▶ [TEXT UNDER STUDY]
....

First of all, if the WisGOPs are blaming Evers for putting resources in K-12 schools as a reason property taxes went up, then they don't get to claim "good faith". Because the only reason we have higher property taxes for schools is because THE GOP REFUSED TO PUT ANY STATE AIDS TOWARD THE SCHOOLS THAT WOULD HAVE REDUCED PROPERTY TAXES.

But let's look at the WisGOP plan is. It appears to be a mish-mash where they added in parts of the property tax cut plan Evers and Vos were trying to work out, and then also put in the income tax rebate LeMahieu and other GOP Senators were asking for.
The GOP proposal includes:

$500 million to put toward the school levy tax credit, funding that would allow the state to offset property taxes.

$1.5 billion for income tax rebates ($1,000 for married filers and $500 for single filers).

$200 million in funding for special education costs.

$30 million to fund a grant program for businesses and households that were affected by flooding in 2025.

$1.4 million for an educator tax deduction (up to $300 of educator expenses per year per educator).
So a little more than $2.2 billion in all. The total price tag is important, because all of this would get rid of the entire $2.5 billion surplus, and leave a smaller cushion for the next 16 months of the state budget than what was expected before the Legislative Fiscal Bureau projected another $1.5 billion in available funds last month.

So barely 1/4 of a billion dollars of cushion to take care of unexpected expenses that may come up between now and June 30, 2027. And we already are projected to need another $213 million for Medicaid, let alone what other complications that Trump/GOP austerity is going to push down to Wisconsin state government. And if the flat job growth we have in both Wisconsin and America turns into an outright recession, we're going to need other moves to keep the budget in balance, with the next Governor facing a significant structural deficit in the budget upon taking office.

....

(Dataset items)
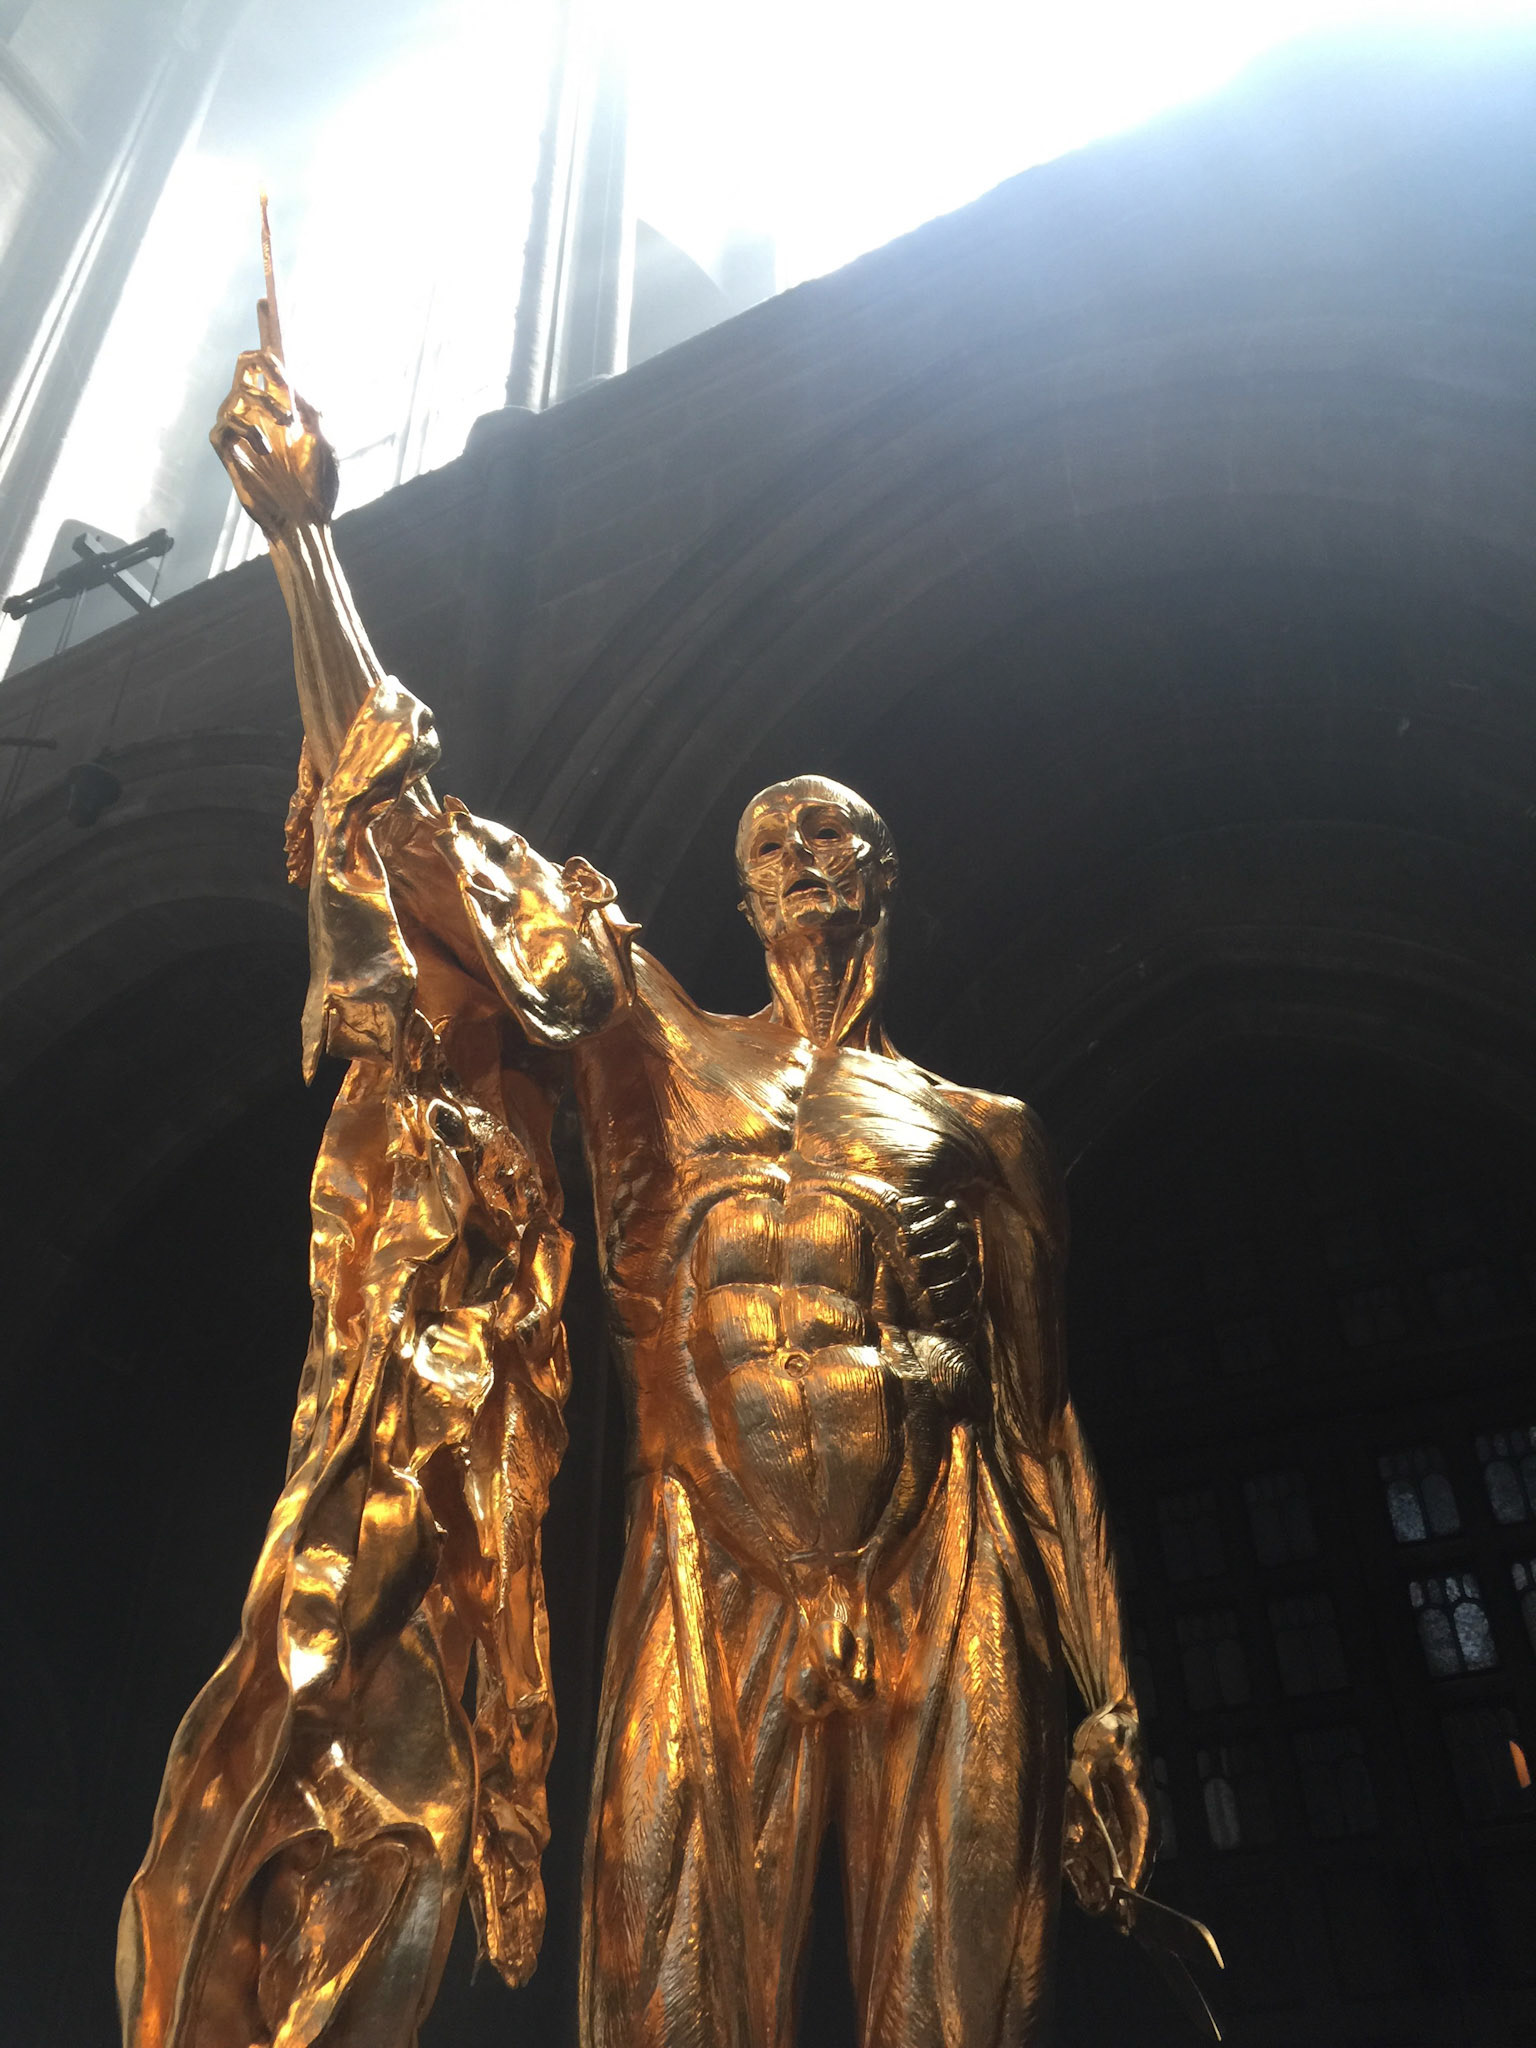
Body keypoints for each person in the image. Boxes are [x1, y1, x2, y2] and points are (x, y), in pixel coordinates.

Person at [128, 333, 1153, 2048]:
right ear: (741, 901)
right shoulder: (661, 1056)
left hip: (943, 1552)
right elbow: (417, 832)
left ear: (882, 872)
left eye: (828, 834)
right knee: (667, 2003)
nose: (800, 857)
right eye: (770, 845)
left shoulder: (984, 1131)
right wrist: (304, 539)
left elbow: (1044, 1430)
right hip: (708, 1544)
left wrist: (1110, 1706)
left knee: (958, 2008)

....

▶ [ASSIGNMENT] Copy out the full passage on the WisGOP tax and spending proposal word for word.

▶ [ANSWER SECTION]
First of all, if the WisGOPs are blaming Evers for putting resources in K-12 schools as a reason property taxes went up, then they don't get to claim "good faith". Because the only reason we have higher property taxes for schools is because THE GOP REFUSED TO PUT ANY STATE AIDS TOWARD THE SCHOOLS THAT WOULD HAVE REDUCED PROPERTY TAXES.

But let's look at the WisGOP plan is. It appears to be a mish-mash where they added in parts of the property tax cut plan Evers and Vos were trying to work out, and then also put in the income tax rebate LeMahieu and other GOP Senators were asking for.
The GOP proposal includes:

$500 million to put toward the school levy tax credit, funding that would allow the state to offset property taxes.

$1.5 billion for income tax rebates ($1,000 for married filers and $500 for single filers).

$200 million in funding for special education costs.

$30 million to fund a grant program for businesses and households that were affected by flooding in 2025.

$1.4 million for an educator tax deduction (up to $300 of educator expenses per year per educator).
So a little more than $2.2 billion in all. The total price tag is important, because all of this would get rid of the entire $2.5 billion surplus, and leave a smaller cushion for the next 16 months of the state budget than what was expected before the Legislative Fiscal Bureau projected another $1.5 billion in available funds last month.

So barely 1/4 of a billion dollars of cushion to take care of unexpected expenses that may come up between now and June 30, 2027. And we already are projected to need another $213 million for Medicaid, let alone what other complications that Trump/GOP austerity is going to push down to Wisconsin state government. And if the flat job growth we have in both Wisconsin and America turns into an outright recession, we're going to need other moves to keep the budget in balance, with the next Governor facing a significant structural deficit in the budget upon taking office.